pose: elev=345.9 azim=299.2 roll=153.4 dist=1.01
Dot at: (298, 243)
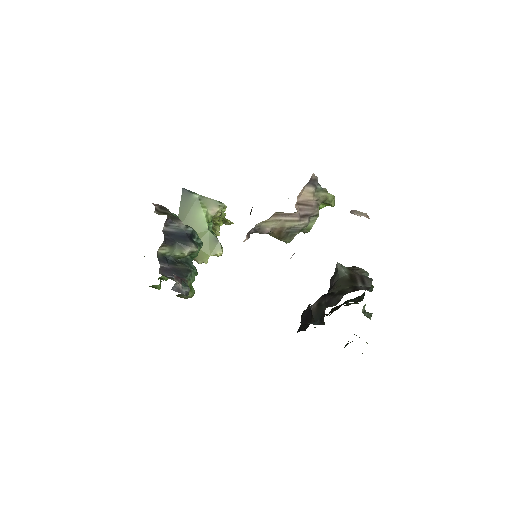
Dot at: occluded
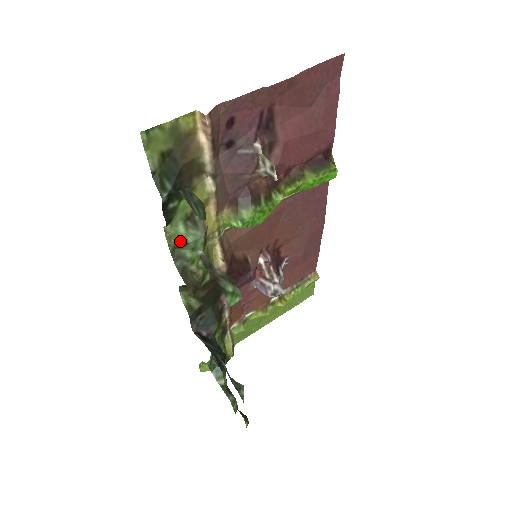
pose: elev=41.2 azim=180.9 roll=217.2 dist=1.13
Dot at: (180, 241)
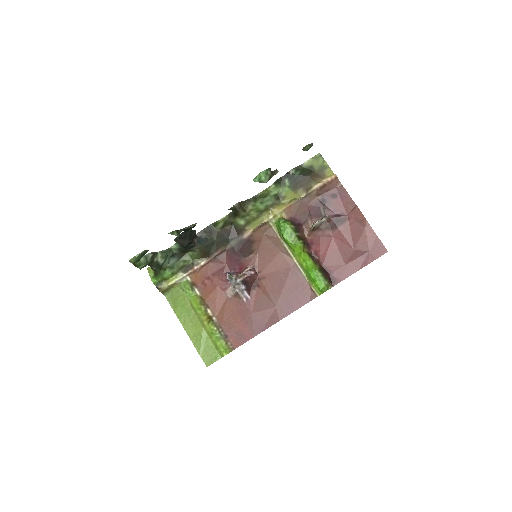
Dot at: (266, 194)
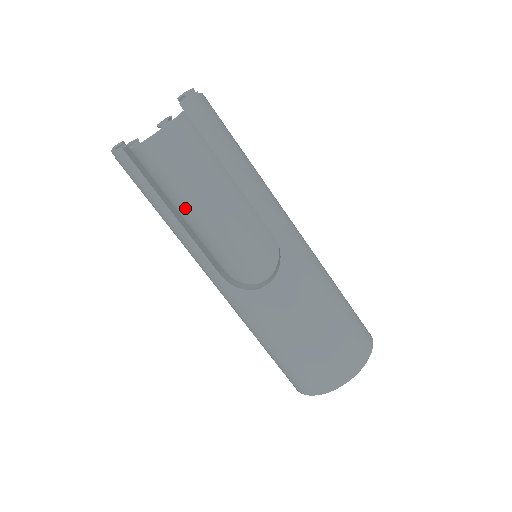
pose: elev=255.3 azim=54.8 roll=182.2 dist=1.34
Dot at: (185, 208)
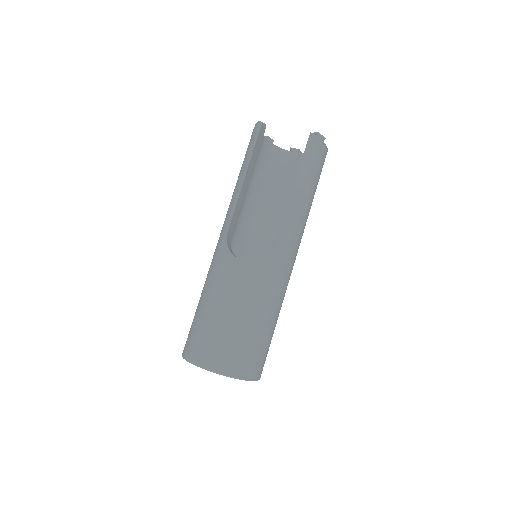
Dot at: (254, 195)
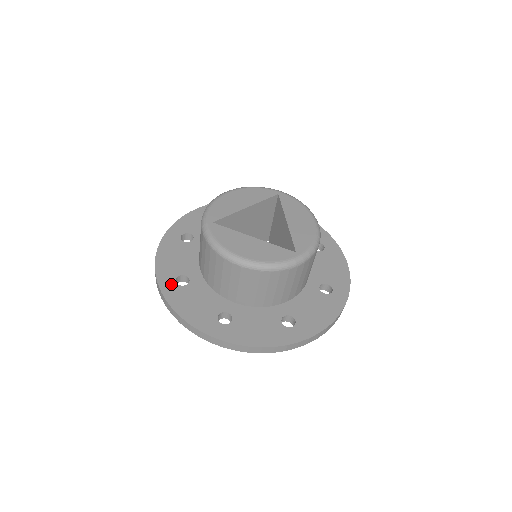
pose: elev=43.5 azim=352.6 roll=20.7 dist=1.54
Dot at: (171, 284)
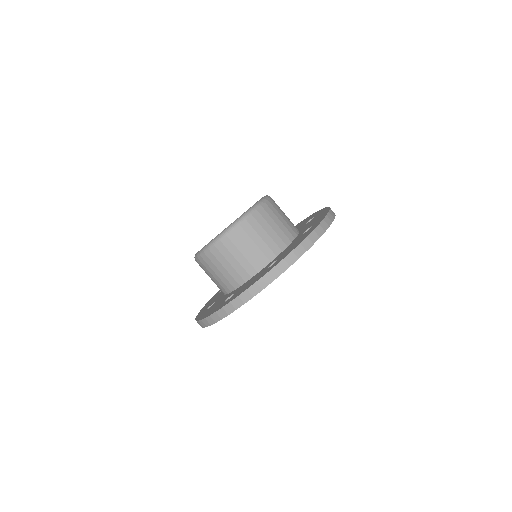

—————

**The request**. Please convert the lines of all the records into a JSON list of strings, one string per line, with blank lines omitted and the pictures left out.

**Result for this exercise**.
[
  "pose: elev=345.9 azim=299.2 roll=153.4 dist=1.01",
  "Dot at: (298, 243)",
  "Dot at: occluded",
  "pose: elev=41.2 azim=180.9 roll=217.2 dist=1.13",
  "Dot at: (180, 241)",
  "Dot at: (266, 194)",
  "pose: elev=255.3 azim=54.8 roll=182.2 dist=1.34",
  "Dot at: (185, 208)",
  "Dot at: (254, 195)",
  "pose: elev=43.5 azim=352.6 roll=20.7 dist=1.54",
  "Dot at: (171, 284)"
]